Datensätze zur Segmentierungsannotation
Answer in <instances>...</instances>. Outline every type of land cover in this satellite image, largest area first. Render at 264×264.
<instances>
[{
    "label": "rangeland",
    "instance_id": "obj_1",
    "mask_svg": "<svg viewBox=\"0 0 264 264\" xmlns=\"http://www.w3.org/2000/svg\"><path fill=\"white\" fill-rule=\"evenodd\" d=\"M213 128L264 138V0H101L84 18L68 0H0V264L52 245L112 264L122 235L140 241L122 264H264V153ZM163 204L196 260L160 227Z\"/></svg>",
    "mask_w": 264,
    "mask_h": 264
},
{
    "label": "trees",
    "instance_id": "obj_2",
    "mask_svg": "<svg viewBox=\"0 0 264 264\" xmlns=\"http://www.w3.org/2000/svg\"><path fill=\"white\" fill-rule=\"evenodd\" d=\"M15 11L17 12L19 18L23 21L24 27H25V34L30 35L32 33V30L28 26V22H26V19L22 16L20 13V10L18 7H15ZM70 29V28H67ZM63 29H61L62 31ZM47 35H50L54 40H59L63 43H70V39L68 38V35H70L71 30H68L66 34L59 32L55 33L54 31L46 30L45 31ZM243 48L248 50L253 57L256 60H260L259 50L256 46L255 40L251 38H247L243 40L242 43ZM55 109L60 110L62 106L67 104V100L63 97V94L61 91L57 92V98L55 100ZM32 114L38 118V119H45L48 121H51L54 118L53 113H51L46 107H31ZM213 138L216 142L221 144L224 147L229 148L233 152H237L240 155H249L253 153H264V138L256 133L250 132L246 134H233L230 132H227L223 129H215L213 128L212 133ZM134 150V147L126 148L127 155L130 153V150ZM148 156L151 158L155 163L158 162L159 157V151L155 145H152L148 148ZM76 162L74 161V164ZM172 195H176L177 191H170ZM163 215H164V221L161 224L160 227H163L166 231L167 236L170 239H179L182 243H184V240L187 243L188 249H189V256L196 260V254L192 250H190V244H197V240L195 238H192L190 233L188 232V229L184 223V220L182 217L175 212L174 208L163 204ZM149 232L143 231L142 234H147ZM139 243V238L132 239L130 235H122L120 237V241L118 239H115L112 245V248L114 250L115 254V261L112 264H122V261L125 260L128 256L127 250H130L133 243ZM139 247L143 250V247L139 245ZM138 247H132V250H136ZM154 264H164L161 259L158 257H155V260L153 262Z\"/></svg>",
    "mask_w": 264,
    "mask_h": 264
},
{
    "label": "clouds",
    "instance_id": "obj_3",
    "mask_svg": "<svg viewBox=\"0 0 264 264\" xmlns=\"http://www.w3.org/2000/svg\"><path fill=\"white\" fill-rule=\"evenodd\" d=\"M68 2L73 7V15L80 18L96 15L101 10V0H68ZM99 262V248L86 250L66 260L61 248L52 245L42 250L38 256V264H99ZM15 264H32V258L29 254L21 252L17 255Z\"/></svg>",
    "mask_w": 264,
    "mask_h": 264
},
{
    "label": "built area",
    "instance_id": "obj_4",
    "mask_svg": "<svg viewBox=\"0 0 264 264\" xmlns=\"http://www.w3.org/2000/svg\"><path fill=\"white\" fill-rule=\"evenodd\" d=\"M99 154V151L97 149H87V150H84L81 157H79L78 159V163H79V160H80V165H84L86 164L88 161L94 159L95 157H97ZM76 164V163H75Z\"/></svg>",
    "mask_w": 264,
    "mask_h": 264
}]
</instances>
...
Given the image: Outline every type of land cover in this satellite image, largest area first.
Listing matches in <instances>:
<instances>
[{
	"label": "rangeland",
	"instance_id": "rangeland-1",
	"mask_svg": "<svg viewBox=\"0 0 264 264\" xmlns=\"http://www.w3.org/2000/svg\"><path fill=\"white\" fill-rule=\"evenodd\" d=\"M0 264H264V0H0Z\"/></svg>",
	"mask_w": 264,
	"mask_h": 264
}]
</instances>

Die Aufgabe ->
Zähle, in wie vielen Zeilen der Datensätze die Zeichenfolge „label“ vorkommt, wobei Groß- und Kleinschreibung zählt. Nenne nur die Zahl.

Vollständige Antwort ->
5